Baseline blood samples (0 min) were taken before glucose injection (1.5 g/kg, i.p.). Blood was taken at 15, 30, 45, and 120 min post injection in No CVS (n = 24/sex) and CVS (n = 36/sex) rats. At each time point, blood glucose was measured (A) and total blood glucose was calculated from the AUC (B). Plasma corticosterone was also measured (C) and cumulative corticosterone determined from the AUC (D). Data are expressed as mean ± SEM. ↓ represents glucose bolus, * represents sex differences within stress condition, ^# represents CVS effects within sex (indicated by color for time-dependent measures), ^† represents sex differences within CVS over time. *,^#,^† p < 0.05, ^## p < 0.01, ^††† p< 0.001, and ^†††† p < 0.0001.

Figure 5:. Aged baseline and somatic measures.
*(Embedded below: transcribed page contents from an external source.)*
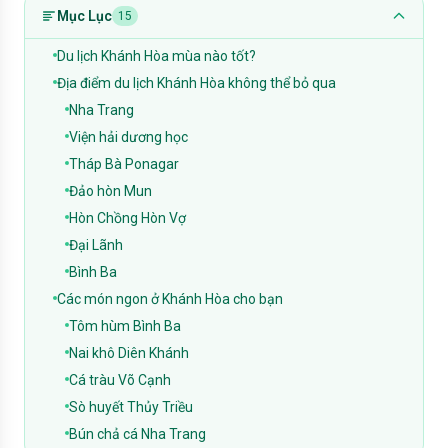
Mục Lục
15
Du lịch Khánh Hòa mùa nào tốt?
Địa điểm du lịch Khánh Hòa không thể bỏ qua
Nha Trang
Viện hải dương học
Tháp Bà Ponagar
Đảo hòn Mun
Hòn Chồng Hòn Vợ
Đại Lãnh
Bình Ba
Các món ngon ở Khánh Hòa cho bạn
Tôm hùm Bình Ba
Nai khô Diên Khánh
Cá tràu Võ Cạnh
Sò huyết Thủy Triều
Bún chả cá Nha Trang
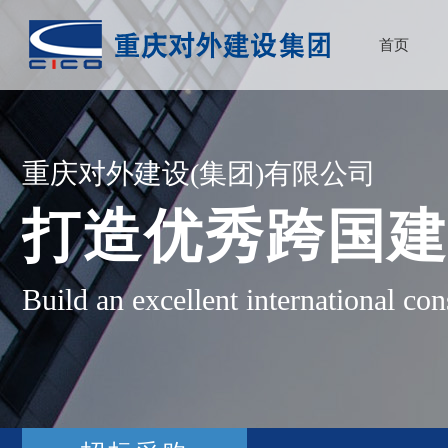
首页
重庆对外建设(集团)有限公司
打造优秀跨国
Build an excellent international con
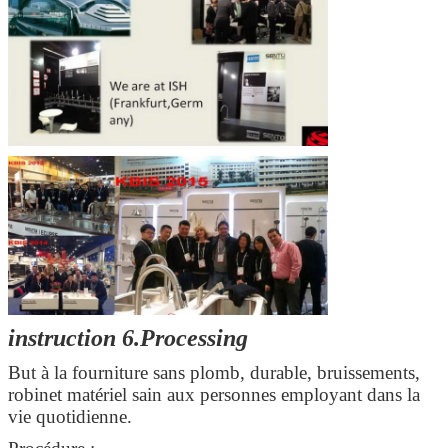
instruction 6.Processing
But à la fourniture sans plomb, durable, bruissements,
robinet matériel sain aux personnes employant dans la
vie quotidienne.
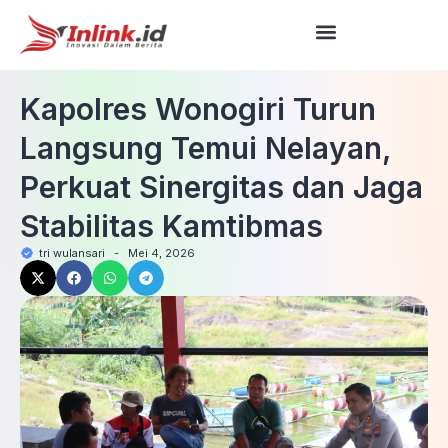
Kapolres Wonogiri Turun
Langsung Temui Nelayan,
Perkuat Sinergitas dan Jaga
Stabilitas Kamtibmas
tri wulansari
-
Mei 4, 2026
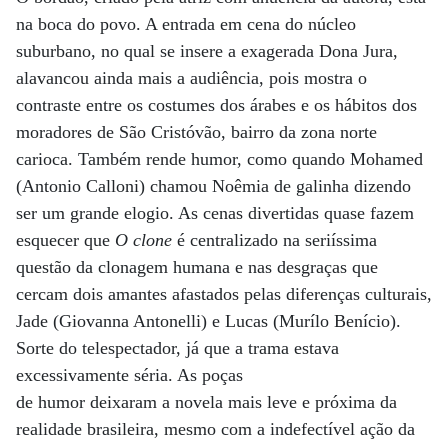
na boca do povo. A entrada em cena do núcleo
suburbano, no qual se insere a exagerada Dona Jura,
alavancou ainda mais a audiência, pois mostra o
contraste entre os costumes dos árabes e os hábitos dos
moradores de São Cristóvão, bairro da zona norte
carioca. Também rende humor, como quando Mohamed
(Antonio Calloni) chamou Noêmia de galinha dizendo
ser um grande elogio. As cenas divertidas quase fazem
esquecer que
O clone
é centralizado na seriíssima
questão da clonagem humana e nas desgraças que
cercam dois amantes afastados pelas diferenças culturais,
Jade (Giovanna Antonelli) e Lucas (Murílo Benício).
Sorte do telespectador, já que a trama estava
excessivamente séria. As poças
de humor deixaram a novela mais leve e próxima da
realidade brasileira, mesmo com a indefectível ação da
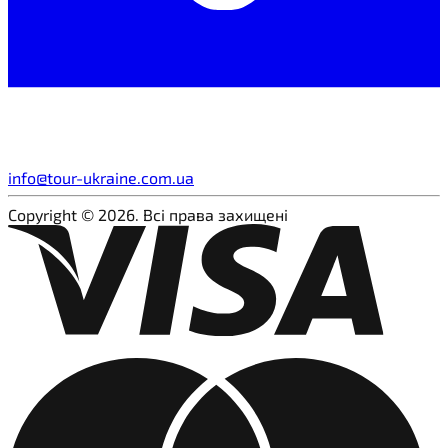
info@tour-ukraine.com.ua
Copyright © 2026. Всі права захищені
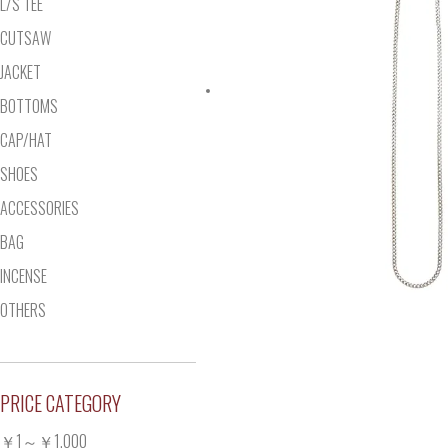
L/S TEE
CUTSAW
JACKET
BOTTOMS
CAP/HAT
SHOES
ACCESSORIES
BAG
INCENSE
OTHERS
PRICE CATEGORY
￥1～￥1,000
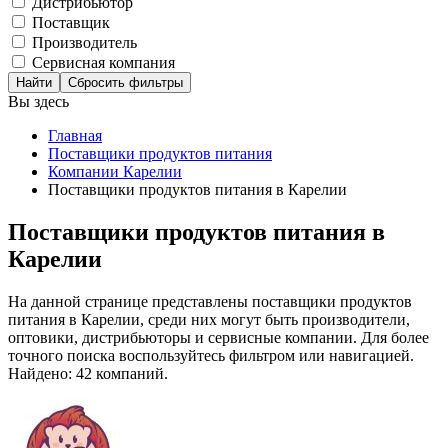
Дистрибьютор
Поставщик
Производитель
Сервисная компания
Сбросить фильтры
Вы здесь
Главная
Поставщики продуктов питания
Компании Карелии
Поставщики продуктов питания в Карелии
Поставщики продуктов питания в
Карелии
На данной странице представлены поставщики продуктов
питания в Карелии, среди них могут быть производители,
оптовики, дистрибьюторы и сервисные компании. Для более
точного поиска воспользуйтесь фильтром или навигацией.
Найдено: 42 компаний.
Following 13 months of aging, body weight (A) and baseline corticosterone (B) were measured. Following euthanasia, body weight-corrected weights of adrenal glands (C), mesenteric white adipose (D), and inguinal white adipose (E) were determined. No CVS: n = 24/sex and CVS: n = 36/sex. Data are expressed as mean ± SEM. * represents sex differences within stress condition. ** p < 0.01 and **** p < 0.0001.

Figure 6:. Aged FST.

During FST, behavioral coping was assessed as passive (A) or active (B) in No CVS (n = 24/sex) and CVS (n = 36/sex) rats. Blood was taken at 15, 30, 60, and 120 min after the initiation of the 10-min FST. Plasma corticosterone was measured (C) and the total corticosterone response was calculated from the AUC (D). Blood glucose was also measured (E) and total blood glucose calculated (F). Data are expressed as mean ± SEM. * represents sex differences within stress condition and ^† represents sex differences within CVS over time. *,^† p < 0.05, **,^†† p < 0.01, *** p< 0.001, and ****,^†††† p < 0.0001.

Figure 7:. Aged GTT.

Baseline blood samples (0 min) were taken before glucose injection (1.5 g/kg, i.p.). Blood was taken at 15, 30, 45, and 120 min post injection in No CVS (n = 24/sex) and CVS (n = 36/sex) rats. At each time point, blood glucose was measured (A) and total blood glucose was calculated from the AUC (B). Plasma corticosterone was also measured (C) and cumulative corticosterone determined from the AUC (D). Data are expressed as mean ± SEM. ↓ represents glucose bolus, ^† represents sex difference within CVS (p < 0.05).

Figure 8:. Regression analysis.

Pearson correlations were run within each group [No CVS (n = 24/sex) and CVS (n = 36/sex)] for all measures taken throughout the study. Significant associations (p < 0.05) are bolded.